Белгород уже дышит свободно, но бой к нему еще доносится глухо, а теперь мы прорываемся с ходу, сразу — в Золочев и Богодухов. Выстрел наш поднял по тревоге фашистов полусонное стадо. «Тигры», зажженные вдоль дороги огнем подкалиберного снаряда! Самолетами перечеркнуто солнце. В траву бы запрятать обожженные лица, воды холодной зачерпнуть из колодца — и вперед,                        чтобы не дать закрепиться. Пленные потрескавшимися губами «капут» выговаривают пугливо. Но мертвые, распластавшись рядами, высказываются более красноречиво.
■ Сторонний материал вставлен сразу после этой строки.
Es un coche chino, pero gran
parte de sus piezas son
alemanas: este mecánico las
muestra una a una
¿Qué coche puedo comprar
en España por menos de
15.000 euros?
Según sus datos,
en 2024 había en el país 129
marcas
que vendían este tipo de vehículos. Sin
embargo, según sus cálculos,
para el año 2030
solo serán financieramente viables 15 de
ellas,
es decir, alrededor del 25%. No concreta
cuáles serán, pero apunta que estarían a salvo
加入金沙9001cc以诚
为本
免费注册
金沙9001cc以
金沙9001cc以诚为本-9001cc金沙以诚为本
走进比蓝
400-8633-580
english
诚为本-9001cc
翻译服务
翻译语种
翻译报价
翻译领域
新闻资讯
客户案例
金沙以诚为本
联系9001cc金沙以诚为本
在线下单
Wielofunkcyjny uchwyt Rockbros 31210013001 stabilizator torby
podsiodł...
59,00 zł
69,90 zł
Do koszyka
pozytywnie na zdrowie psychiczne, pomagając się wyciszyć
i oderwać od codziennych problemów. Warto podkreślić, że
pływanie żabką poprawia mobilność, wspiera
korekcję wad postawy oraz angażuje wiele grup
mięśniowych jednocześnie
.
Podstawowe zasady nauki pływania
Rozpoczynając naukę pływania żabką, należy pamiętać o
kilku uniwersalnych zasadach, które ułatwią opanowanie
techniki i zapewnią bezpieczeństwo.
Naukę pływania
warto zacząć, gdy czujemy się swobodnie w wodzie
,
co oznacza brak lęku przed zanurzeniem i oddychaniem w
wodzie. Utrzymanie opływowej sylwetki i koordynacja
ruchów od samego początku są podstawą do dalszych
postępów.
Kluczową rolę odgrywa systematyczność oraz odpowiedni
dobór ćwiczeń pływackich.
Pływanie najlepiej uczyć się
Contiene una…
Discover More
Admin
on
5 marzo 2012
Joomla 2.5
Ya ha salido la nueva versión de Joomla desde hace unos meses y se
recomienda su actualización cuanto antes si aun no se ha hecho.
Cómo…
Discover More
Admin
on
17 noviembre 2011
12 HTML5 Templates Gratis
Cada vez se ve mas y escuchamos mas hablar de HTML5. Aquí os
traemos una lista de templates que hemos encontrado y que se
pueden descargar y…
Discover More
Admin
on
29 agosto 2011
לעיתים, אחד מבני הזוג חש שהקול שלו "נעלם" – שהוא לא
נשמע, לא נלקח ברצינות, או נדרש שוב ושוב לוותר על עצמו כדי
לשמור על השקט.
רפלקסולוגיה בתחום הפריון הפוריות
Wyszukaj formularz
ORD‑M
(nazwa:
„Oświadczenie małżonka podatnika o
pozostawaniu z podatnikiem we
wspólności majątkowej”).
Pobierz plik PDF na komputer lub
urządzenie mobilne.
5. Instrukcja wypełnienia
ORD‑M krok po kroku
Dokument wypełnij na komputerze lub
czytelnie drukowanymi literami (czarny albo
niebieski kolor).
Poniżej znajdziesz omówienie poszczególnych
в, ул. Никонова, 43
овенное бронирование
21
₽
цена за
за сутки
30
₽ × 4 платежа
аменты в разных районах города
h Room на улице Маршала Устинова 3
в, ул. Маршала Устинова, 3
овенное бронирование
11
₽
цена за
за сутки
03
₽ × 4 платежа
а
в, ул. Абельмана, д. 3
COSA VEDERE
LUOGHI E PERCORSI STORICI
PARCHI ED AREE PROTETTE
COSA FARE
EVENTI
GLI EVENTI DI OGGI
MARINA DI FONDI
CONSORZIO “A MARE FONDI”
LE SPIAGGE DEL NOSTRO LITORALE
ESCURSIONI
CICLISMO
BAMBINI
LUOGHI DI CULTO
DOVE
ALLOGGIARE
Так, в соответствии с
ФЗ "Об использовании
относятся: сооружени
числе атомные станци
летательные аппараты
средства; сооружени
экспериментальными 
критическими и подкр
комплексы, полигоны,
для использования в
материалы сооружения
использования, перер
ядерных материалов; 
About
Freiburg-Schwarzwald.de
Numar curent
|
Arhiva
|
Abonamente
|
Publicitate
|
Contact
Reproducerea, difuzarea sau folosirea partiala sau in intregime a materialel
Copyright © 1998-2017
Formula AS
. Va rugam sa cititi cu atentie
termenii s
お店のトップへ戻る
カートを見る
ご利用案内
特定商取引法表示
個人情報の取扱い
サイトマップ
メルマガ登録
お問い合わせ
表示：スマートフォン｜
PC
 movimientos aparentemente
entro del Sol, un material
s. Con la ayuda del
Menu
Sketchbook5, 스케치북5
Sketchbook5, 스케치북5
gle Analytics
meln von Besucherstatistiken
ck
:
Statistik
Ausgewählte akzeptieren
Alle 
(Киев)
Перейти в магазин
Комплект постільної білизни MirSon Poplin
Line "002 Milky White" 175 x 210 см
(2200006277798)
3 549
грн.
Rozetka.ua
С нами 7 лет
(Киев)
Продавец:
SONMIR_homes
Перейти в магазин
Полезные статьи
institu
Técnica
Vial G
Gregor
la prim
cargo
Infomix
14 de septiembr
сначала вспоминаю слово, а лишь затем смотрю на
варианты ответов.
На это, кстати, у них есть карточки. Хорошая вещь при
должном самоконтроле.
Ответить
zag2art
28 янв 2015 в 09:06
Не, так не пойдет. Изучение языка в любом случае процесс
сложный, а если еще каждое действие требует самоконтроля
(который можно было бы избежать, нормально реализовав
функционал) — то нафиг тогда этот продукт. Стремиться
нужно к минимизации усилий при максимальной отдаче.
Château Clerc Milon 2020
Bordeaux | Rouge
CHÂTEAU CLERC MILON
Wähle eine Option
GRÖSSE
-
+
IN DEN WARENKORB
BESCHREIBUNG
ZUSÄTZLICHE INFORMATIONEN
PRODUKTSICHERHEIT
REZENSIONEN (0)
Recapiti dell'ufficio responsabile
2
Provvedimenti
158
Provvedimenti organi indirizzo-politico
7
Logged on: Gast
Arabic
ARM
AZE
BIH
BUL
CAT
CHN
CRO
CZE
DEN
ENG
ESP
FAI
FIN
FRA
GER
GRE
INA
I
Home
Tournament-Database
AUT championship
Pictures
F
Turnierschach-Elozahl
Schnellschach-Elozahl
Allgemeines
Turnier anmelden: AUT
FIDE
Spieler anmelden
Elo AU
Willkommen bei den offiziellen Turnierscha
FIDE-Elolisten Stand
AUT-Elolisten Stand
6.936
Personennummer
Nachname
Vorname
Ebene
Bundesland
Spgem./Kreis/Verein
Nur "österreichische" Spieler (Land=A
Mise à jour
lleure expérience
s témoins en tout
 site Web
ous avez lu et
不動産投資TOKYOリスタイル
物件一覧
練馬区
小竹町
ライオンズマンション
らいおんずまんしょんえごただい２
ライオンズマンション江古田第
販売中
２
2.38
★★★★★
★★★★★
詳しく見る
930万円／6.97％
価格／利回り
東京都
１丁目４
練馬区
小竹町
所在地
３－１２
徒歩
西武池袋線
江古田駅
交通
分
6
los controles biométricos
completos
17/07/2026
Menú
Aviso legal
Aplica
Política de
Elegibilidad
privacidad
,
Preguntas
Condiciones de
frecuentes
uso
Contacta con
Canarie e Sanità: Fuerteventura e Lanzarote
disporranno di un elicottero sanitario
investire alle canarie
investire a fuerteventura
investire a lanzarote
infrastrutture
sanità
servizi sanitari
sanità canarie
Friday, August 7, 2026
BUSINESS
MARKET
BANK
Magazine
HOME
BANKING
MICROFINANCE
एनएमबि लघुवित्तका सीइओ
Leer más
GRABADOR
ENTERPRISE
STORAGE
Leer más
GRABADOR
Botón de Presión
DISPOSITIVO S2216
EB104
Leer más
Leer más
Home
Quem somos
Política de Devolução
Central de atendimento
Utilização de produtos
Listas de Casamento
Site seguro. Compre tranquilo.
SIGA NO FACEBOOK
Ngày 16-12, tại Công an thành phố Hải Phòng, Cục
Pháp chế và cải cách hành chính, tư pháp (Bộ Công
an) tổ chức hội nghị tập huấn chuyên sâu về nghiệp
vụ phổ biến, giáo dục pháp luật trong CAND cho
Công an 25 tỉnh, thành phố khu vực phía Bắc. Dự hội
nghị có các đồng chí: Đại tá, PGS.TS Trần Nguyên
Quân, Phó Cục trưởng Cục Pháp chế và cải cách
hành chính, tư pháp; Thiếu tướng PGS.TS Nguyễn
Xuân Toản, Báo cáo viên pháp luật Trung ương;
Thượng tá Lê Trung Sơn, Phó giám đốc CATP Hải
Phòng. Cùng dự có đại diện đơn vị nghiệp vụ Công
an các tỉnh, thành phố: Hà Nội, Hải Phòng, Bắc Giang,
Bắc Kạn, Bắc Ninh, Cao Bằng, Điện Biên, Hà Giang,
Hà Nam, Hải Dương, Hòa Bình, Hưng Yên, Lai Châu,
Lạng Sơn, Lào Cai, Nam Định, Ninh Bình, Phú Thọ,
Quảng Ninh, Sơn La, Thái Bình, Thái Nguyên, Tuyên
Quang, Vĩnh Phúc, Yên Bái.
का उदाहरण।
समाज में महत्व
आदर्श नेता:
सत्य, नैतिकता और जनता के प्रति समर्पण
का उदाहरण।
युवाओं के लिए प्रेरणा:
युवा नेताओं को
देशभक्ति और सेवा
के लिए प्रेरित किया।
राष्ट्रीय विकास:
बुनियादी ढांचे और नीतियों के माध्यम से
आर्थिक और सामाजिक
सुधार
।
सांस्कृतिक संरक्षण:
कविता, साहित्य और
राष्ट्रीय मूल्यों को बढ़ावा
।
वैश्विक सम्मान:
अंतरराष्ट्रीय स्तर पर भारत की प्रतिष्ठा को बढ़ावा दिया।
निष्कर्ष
Двадцатого августа                                     ночью, взрывами взрытой, немцы в панике бросились,                                                не предвидя отсрочек, по единственной дороге,                                              открытой из Харькова на Люботин, на Коротич. Наш танковый взвод,                                          получив задачу, мимо Коротича,                               ночью душной и темной, к шоссе прорвался и свиданье назначил, с убегающей немецкой колонной. Пушки, высунув белые жала, так грохотали, что машина взлетала, дорога раскачивалась и визжала в крошеве раздавленного металла. Радисты к пулеметам пристыли и, прицеливаясь в самую гущу, поворачивая дуло, косили так, что ноги подкашивались у бегущих.
«Стой!» — крикнул Сема, вырываясь из люка. Механик затормозил.                                           Я гляжу удивленно: у разбитой машины, вздымая дрожащие руки, четыре немца стояли перед Семеном. «Возьмем?» — «Зачем они, направляй их вдоль пашни, сами дойдут, тоже — важные лица!» — «Разрешите, я их устрою у башни, может, в штабе какой-нибудь из них                                                                 пригодится!..» Мы осторожно продвигаемся снова, машина гусеницами прощупывает воздух. Нехода чудовищным чувством слепого нас приводит до рассвета на отдых.
Утром комбат подошел: «Ну и немцы! Где вы взяли таких. Не добились ни слова. В штаб переправили, стоит к ним приглядеться. Как машина?» — «Всё в порядке, готова». — «На, часы вот,                                нашли после них —                                                                под скамью затолкали. На крышке — прочти-ка —„Буланов“». — «Башнеру отдайте, наверно, у раненого иль убитого нашего взяли,                                                                                 шакалы». — «Бери, Руденко, и вспоминай о солдате…»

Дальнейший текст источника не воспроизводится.